Over the last year, we’ve completed nearly a dozen due diligence projects on behalf of both Private Equity investors and companies making acquisitions. One of the questions we always ask during customer interviews is, “On a 1 to 10 scale, What is your level of satisfaction with the company?”
We recently sat down and reviewed the data from all of these projects side by side and came to an unexpected conclusion: If your average customer sat rating is under 7, you’re probably toast.
So why is that the case?
In a nutshell, a customer sat score of 7 is a tipping point. If you fall just a little bit below that level, things start to deteriorate pretty quickly. On the surface, this doesn’t make intuitive sense. While a 6 or even a 6.5 out of 10 is hardly a good score, it doesn’t seem like something fatal.
However, while a company with an average sat score of 7 has a few unhappy customers (ones with scores of 5 or less), the share of unhappy customers grows quickly when the average sat score falls below that level…and companies with a large number of unhappy customers find themselves in a downward cycle that is very difficult to recover from.
A Company with an Average Sat Score of 7 out of 10 Will Have a Few Unhappy Customers
A Company with an Average Sat Score of 6 out of 10 has Many Unhappy Customers
Here’s how it works:
- Unhappy customers are usually unhappy because the solution is not delivering on its promise.
- This in turn drives up support and service costs and leads the company to devote more and more of its engineering budget to fixing problems instead of developing new features.
- In addition, a company with many unhappy customers finds it far harder to sell more to their existing customers and to attract new customers.
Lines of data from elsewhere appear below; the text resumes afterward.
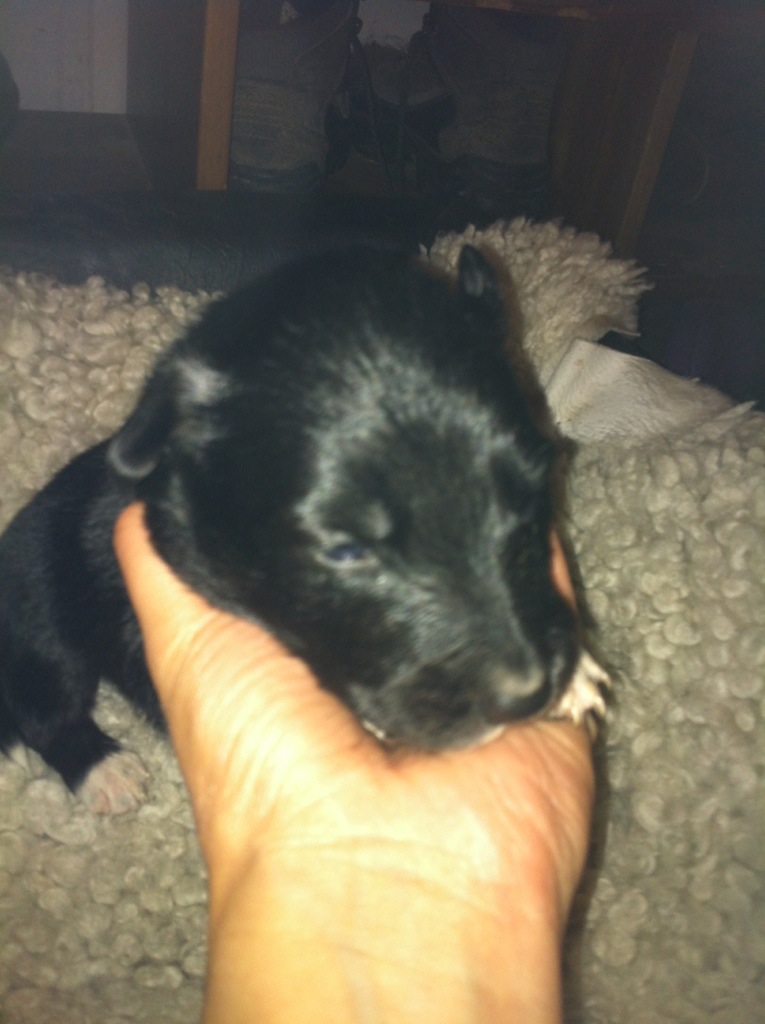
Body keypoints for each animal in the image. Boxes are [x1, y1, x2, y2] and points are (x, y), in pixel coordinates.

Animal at [0, 245, 607, 812]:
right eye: (345, 551)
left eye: (534, 489)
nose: (526, 695)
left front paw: (575, 675)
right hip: (41, 603)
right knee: (43, 706)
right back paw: (106, 771)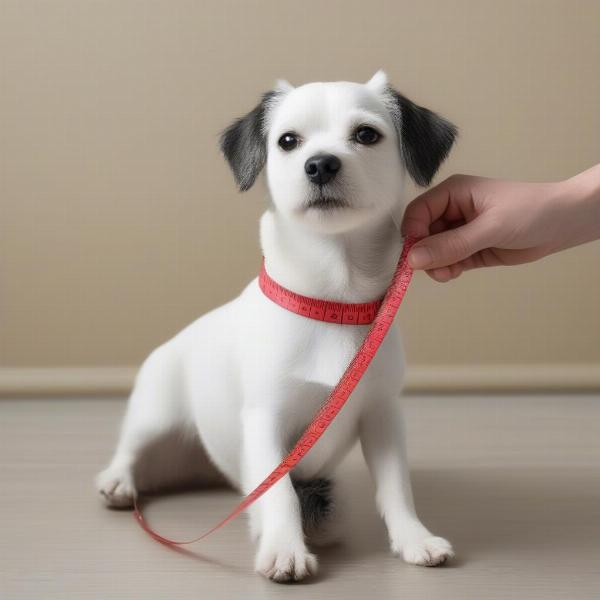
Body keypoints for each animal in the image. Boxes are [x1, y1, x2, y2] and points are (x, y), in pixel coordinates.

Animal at [96, 70, 458, 580]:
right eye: (288, 141)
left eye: (366, 135)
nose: (321, 164)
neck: (330, 303)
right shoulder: (267, 420)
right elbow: (281, 493)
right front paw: (285, 548)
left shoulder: (382, 416)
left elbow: (395, 487)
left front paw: (414, 538)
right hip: (155, 412)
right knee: (131, 448)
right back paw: (118, 480)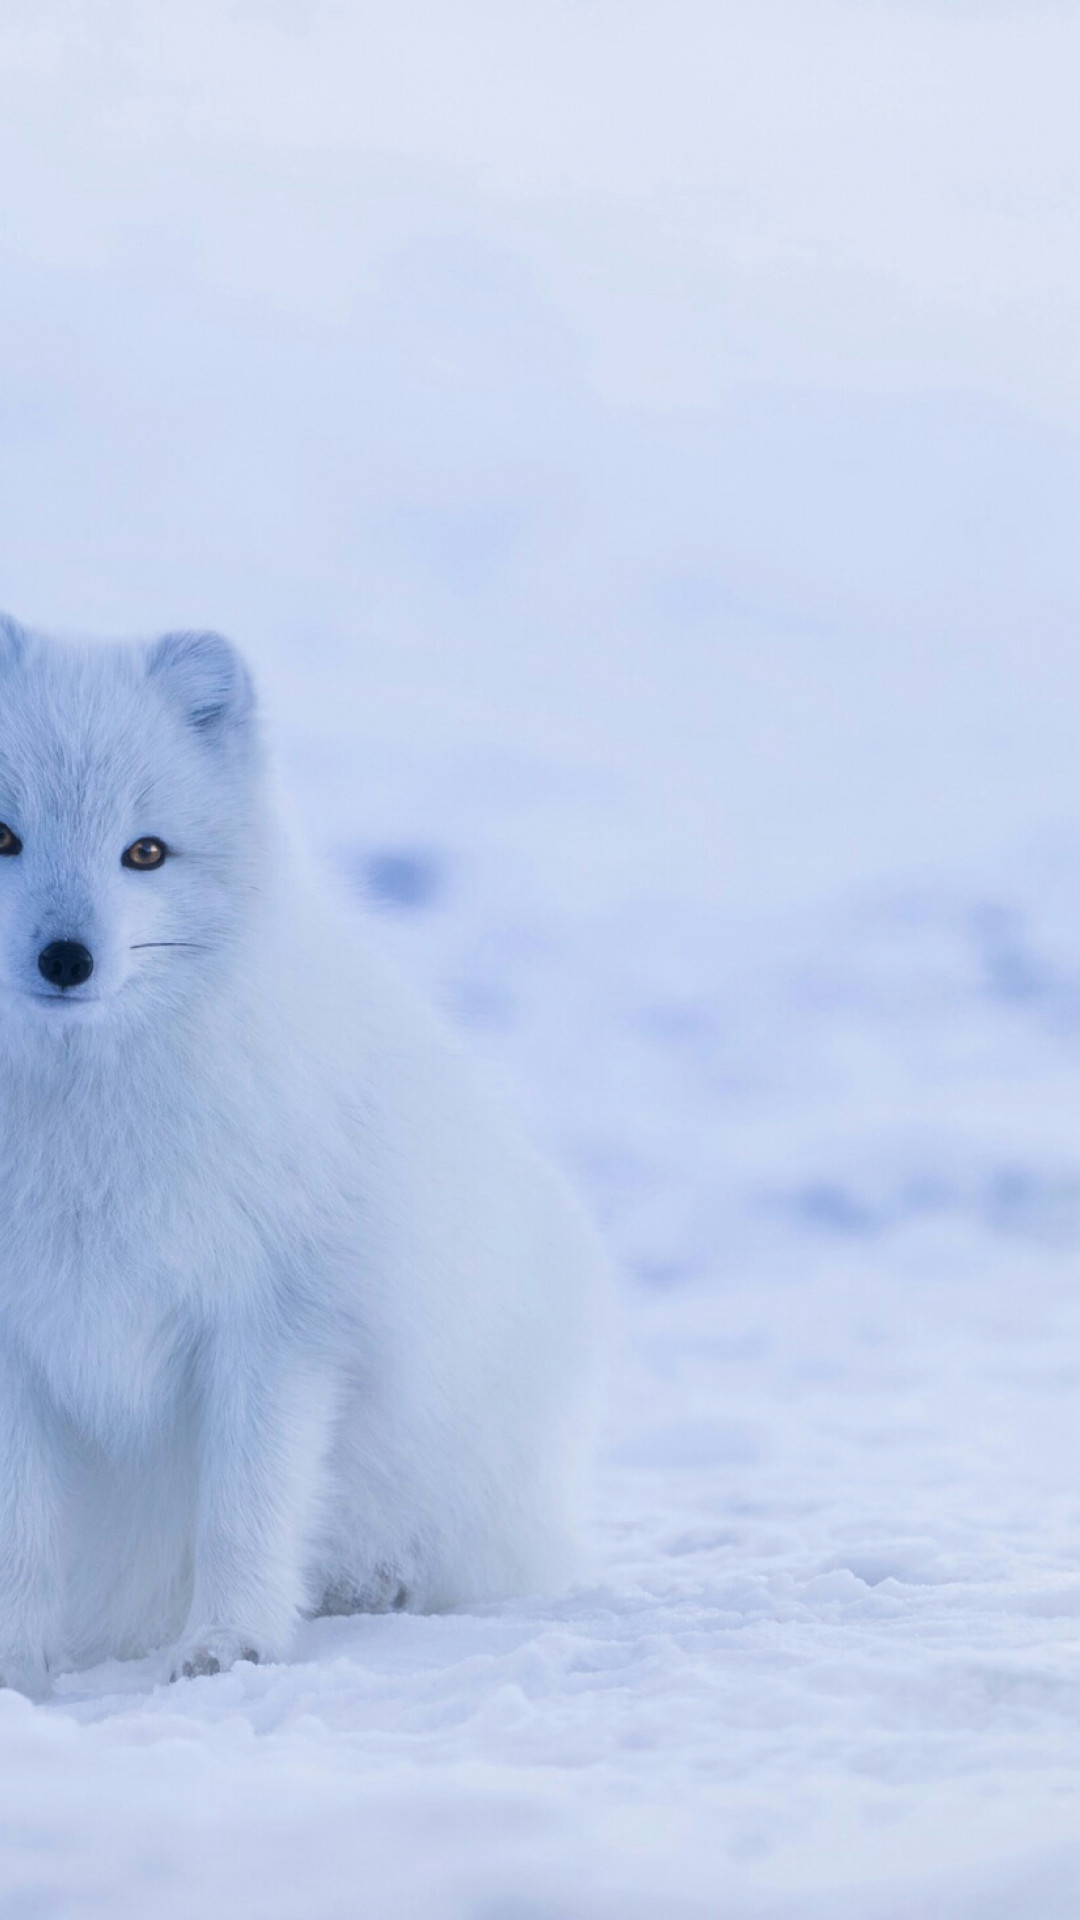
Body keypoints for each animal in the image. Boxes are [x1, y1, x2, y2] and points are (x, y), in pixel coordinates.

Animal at [0, 614, 595, 1697]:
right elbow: (20, 1533)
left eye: (145, 851)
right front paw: (15, 1671)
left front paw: (229, 1647)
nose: (67, 959)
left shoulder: (275, 1318)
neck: (80, 1124)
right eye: (2, 836)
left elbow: (246, 1508)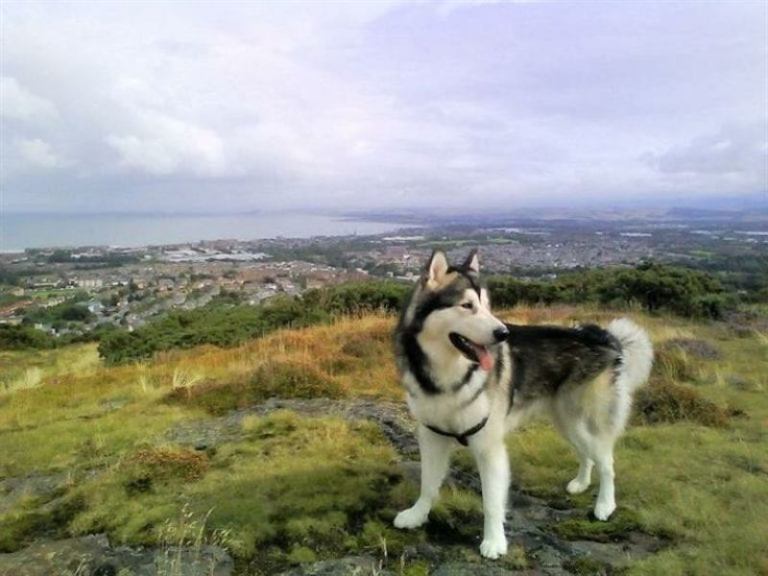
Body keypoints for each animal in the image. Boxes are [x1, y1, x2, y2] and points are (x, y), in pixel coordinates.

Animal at [392, 251, 652, 560]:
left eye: (487, 305)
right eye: (467, 306)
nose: (502, 332)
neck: (446, 375)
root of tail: (603, 337)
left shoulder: (488, 445)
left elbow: (492, 502)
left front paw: (494, 542)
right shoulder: (432, 435)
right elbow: (428, 484)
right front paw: (417, 515)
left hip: (589, 417)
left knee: (607, 461)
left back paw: (605, 505)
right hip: (567, 422)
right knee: (586, 453)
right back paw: (580, 483)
- With lower revenue and much of its budget going to maintenance, the company fails to innovate, making it less competitive and upsetting more customers
- Which brings the company back to #1, just with more unhappy customers.
There is one way to pull out of this cycle: Extreme Focus. Extreme focus means walking away from existing customers and prospects who are not in the dead center of the company’s sweet spot. It is painful to do, but the alternative is even worse.